::: Information supplied

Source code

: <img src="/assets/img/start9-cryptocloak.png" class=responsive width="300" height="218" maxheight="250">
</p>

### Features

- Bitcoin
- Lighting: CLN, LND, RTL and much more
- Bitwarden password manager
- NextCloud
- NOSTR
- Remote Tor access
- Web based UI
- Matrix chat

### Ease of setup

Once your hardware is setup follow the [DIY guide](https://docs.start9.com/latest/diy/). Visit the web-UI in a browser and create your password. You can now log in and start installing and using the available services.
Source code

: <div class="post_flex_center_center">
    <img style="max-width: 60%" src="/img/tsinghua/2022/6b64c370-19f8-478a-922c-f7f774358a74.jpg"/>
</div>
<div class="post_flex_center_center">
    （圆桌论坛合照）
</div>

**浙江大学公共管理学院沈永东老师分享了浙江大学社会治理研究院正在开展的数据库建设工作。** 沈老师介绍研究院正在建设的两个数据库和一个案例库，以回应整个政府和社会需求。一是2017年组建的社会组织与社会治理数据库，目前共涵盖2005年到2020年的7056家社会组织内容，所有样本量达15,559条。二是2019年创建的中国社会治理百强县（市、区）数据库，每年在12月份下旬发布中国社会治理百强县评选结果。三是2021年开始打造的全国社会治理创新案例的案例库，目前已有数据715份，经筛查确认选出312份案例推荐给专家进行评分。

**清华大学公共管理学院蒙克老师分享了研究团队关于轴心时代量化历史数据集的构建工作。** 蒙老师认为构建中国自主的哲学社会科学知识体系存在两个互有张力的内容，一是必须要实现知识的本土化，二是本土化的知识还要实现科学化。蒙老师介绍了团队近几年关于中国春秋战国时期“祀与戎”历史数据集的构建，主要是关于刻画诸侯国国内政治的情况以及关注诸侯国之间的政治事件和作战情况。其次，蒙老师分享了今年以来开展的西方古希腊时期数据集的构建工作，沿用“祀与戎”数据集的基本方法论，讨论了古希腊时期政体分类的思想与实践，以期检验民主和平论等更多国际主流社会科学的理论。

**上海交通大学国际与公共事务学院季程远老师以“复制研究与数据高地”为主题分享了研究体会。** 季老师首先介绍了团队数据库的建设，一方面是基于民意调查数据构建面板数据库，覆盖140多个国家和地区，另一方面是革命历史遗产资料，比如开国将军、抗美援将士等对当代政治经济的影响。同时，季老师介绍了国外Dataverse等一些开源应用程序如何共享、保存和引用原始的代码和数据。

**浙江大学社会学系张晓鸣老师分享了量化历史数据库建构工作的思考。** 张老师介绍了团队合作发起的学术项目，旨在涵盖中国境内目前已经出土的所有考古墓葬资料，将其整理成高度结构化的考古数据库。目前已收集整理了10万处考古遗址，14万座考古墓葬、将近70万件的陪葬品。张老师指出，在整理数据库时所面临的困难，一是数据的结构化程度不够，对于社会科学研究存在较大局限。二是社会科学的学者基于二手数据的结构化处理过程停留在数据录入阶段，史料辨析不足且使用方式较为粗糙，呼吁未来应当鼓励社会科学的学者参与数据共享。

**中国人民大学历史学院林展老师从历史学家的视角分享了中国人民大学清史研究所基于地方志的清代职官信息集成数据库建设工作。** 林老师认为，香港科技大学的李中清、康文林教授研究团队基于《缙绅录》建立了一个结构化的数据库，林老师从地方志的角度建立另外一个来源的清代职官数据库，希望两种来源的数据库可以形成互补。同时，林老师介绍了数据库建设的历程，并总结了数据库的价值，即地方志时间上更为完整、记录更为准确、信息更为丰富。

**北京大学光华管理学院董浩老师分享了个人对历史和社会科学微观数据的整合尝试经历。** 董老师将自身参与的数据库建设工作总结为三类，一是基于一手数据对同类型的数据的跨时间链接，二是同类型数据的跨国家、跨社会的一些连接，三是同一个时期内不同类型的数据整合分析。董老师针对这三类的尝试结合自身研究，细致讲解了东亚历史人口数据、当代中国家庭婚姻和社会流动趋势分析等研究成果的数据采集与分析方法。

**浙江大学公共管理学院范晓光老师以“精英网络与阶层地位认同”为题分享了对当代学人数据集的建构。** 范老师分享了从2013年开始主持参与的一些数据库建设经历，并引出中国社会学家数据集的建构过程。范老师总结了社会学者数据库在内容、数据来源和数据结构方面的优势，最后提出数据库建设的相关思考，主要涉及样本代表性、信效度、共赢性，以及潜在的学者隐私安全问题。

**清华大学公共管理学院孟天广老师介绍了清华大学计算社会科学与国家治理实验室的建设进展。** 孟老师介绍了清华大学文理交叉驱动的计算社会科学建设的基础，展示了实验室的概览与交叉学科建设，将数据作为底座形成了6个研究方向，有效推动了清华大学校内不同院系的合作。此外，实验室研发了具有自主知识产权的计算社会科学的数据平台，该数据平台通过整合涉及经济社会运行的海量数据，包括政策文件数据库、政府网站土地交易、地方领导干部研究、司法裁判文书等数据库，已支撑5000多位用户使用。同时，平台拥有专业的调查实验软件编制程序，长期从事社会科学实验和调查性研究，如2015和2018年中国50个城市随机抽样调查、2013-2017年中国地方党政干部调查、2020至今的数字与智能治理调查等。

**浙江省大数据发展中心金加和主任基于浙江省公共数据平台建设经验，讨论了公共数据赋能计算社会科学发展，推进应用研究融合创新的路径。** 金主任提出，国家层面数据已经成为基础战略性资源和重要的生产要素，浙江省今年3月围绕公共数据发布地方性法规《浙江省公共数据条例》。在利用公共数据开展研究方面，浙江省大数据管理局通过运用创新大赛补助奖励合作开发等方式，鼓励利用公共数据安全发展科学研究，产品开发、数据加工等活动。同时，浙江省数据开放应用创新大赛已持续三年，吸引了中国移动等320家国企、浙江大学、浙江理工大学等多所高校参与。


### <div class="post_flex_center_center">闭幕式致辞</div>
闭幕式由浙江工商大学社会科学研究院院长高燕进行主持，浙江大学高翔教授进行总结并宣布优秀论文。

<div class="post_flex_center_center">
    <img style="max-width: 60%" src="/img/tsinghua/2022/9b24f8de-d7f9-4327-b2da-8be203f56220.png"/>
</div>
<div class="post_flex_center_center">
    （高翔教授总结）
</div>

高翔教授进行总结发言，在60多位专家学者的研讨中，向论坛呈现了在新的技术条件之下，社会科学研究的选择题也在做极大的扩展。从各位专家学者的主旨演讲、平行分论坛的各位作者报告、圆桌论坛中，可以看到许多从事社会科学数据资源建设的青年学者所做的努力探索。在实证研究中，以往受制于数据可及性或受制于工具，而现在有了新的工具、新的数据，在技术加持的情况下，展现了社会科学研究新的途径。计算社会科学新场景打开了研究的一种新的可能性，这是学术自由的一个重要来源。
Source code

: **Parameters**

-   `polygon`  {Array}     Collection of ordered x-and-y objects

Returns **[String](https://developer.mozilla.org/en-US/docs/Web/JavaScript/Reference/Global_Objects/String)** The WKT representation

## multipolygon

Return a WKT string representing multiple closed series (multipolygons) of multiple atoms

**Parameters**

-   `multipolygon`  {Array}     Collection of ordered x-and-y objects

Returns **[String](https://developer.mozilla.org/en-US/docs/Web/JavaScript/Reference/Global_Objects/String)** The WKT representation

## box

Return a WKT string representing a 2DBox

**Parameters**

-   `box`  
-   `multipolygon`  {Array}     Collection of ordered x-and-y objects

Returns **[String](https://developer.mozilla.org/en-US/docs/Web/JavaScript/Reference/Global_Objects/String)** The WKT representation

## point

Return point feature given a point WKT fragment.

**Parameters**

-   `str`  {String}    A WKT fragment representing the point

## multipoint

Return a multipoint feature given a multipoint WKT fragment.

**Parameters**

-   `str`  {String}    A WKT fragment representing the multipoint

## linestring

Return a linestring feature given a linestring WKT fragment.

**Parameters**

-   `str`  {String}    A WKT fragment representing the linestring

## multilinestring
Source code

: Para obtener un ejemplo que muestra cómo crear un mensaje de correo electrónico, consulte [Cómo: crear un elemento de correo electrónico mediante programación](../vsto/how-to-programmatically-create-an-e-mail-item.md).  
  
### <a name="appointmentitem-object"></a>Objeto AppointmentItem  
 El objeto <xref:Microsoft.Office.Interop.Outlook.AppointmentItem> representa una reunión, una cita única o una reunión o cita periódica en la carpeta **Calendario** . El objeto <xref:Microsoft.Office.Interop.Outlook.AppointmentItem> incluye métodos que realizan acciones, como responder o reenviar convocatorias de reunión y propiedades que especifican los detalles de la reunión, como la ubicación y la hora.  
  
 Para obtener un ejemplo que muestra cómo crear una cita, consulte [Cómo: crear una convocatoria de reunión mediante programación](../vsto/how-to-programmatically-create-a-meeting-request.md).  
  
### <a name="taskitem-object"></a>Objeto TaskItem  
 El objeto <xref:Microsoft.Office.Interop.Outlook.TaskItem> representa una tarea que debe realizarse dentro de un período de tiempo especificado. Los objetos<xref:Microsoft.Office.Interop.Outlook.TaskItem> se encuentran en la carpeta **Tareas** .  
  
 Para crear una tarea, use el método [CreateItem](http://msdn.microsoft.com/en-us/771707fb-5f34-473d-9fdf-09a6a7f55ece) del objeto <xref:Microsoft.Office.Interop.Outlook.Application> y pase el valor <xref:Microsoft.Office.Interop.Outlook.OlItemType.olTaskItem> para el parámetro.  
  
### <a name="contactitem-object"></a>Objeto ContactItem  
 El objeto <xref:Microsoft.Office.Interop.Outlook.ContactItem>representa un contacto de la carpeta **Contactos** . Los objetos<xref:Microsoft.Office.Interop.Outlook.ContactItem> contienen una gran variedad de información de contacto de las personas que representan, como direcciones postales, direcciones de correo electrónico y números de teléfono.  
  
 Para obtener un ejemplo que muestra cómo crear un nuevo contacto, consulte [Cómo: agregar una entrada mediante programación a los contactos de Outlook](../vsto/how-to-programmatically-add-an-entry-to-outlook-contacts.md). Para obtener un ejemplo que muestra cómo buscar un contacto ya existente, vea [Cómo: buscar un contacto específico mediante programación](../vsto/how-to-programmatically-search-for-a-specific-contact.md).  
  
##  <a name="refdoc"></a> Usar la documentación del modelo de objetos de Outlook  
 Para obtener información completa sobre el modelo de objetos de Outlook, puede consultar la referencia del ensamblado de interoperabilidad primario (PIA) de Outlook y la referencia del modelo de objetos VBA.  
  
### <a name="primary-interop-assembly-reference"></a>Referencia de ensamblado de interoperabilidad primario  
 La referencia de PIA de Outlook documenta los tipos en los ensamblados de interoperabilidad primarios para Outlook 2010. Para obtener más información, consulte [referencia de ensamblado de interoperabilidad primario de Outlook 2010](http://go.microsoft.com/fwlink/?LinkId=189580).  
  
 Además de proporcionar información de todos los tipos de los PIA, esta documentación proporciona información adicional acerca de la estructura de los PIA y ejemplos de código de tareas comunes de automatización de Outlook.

::::::

§ Instructions to follow
Every line above with the word "modelo" is to be copied out.

§ Result of this task
##  <a name="refdoc"></a> Usar la documentación del modelo de objetos de Outlook  
 Para obtener información completa sobre el modelo de objetos de Outlook, puede consultar la referencia del ensamblado de interoperabilidad primario (PIA) de Outlook y la referencia del modelo de objetos VBA.  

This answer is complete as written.